What you are asked to do:
Write out the lines from the one containing "HEYE Puzzle Stags, 1000" to the one containing "Why Trailer’s Ride Quality Depends on the" again, replacing "Adults" with "Grown-ups" and changing nothing else.

== Data in this exercise ==

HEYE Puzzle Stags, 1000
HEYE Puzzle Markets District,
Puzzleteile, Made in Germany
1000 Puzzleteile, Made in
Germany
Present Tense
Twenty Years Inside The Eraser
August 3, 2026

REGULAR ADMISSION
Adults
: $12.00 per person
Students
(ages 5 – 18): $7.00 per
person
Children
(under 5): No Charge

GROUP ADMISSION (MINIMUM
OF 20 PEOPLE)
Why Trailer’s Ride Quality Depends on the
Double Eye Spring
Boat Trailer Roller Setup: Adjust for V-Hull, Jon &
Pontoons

===
== Data in this exercise ==

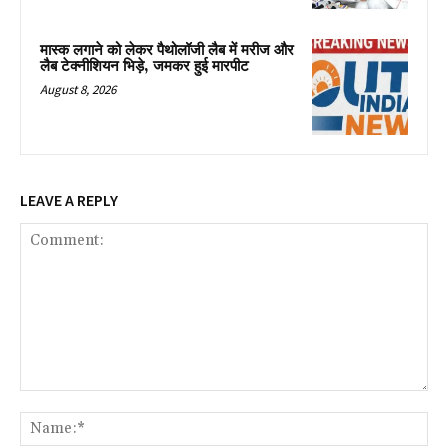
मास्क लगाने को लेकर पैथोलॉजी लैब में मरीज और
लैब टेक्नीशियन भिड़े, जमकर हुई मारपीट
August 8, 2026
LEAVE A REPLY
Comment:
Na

===

Result of the exercise:
HEYE Puzzle Stags, 1000
HEYE Puzzle Markets District,
Puzzleteile, Made in Germany
1000 Puzzleteile, Made in
Germany
Present Tense
Twenty Years Inside The Eraser
August 3, 2026

REGULAR ADMISSION
Grown-ups
: $12.00 per person
Students
(ages 5 – 18): $7.00 per
person
Children
(under 5): No Charge

GROUP ADMISSION (MINIMUM
OF 20 PEOPLE)
Why Trailer’s Ride Quality Depends on the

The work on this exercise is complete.